§ **Task details**: Every record gets copied exactly, and no picture goes with it.

[Stored data]
BEGIN

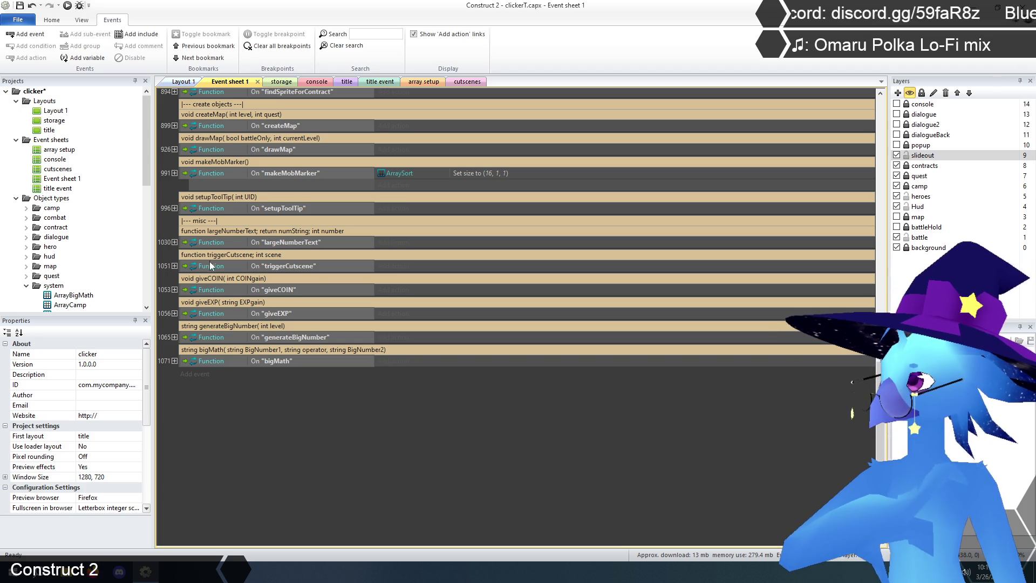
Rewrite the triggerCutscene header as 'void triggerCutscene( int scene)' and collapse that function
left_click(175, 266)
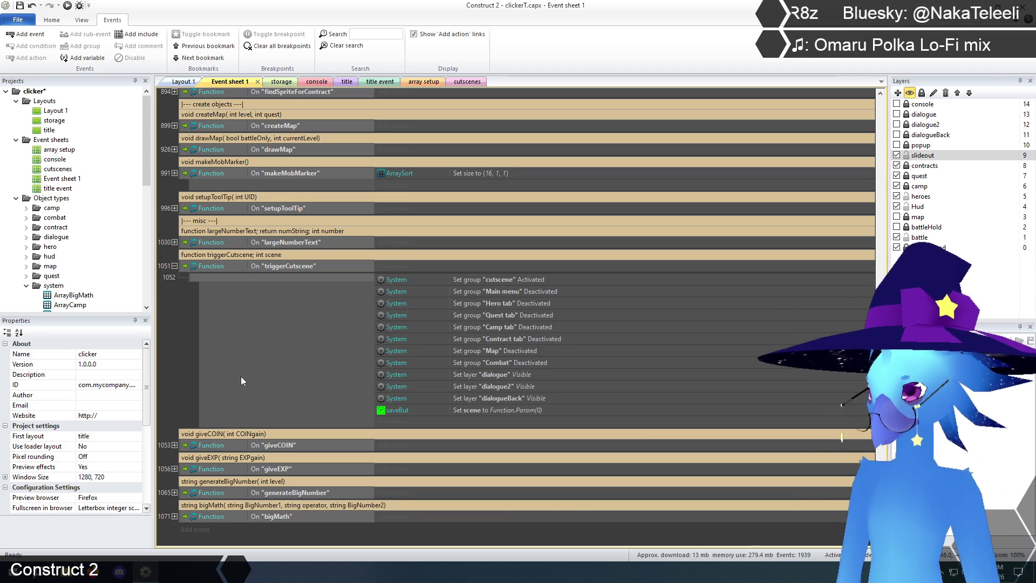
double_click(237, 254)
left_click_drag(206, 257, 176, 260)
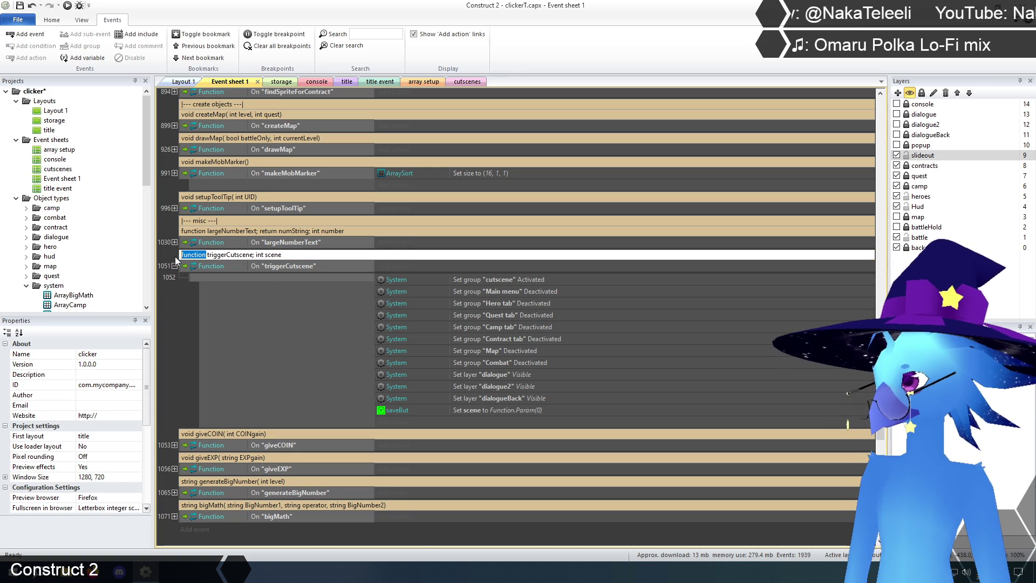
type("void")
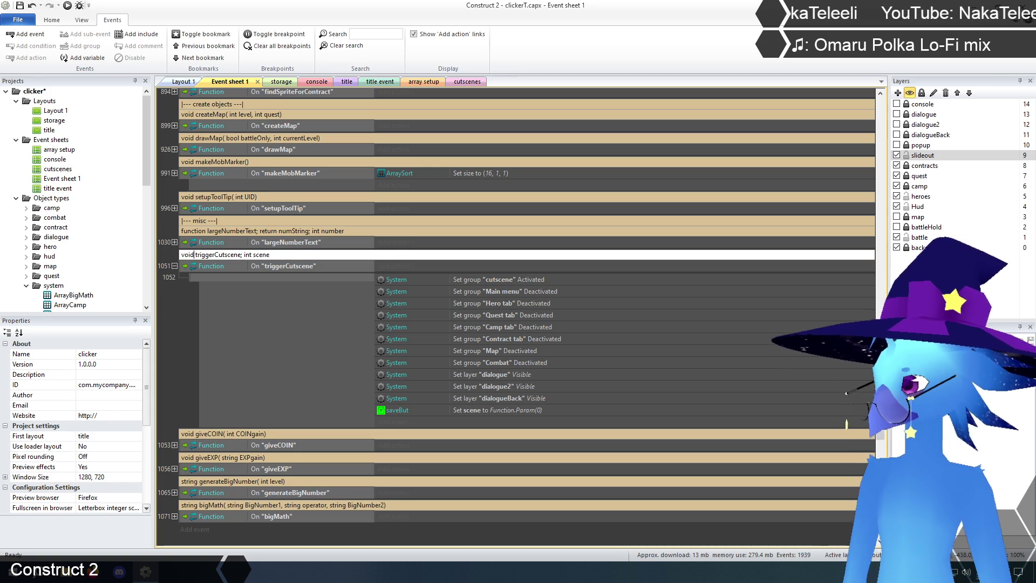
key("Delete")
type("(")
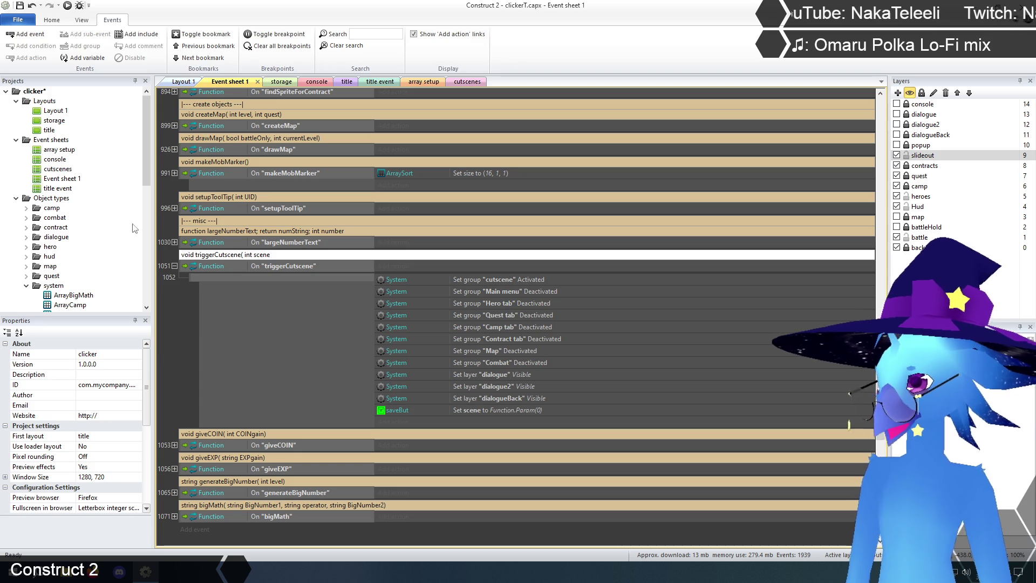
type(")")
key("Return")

END

§ **Finished task**:
Rewrite the triggerCutscene header as 'void triggerCutscene( int scene)' and collapse that function
left_click(175, 266)
double_click(237, 254)
left_click_drag(206, 257, 176, 260)
type("void")
key("Delete")
type("(")
type(")")
key("Return")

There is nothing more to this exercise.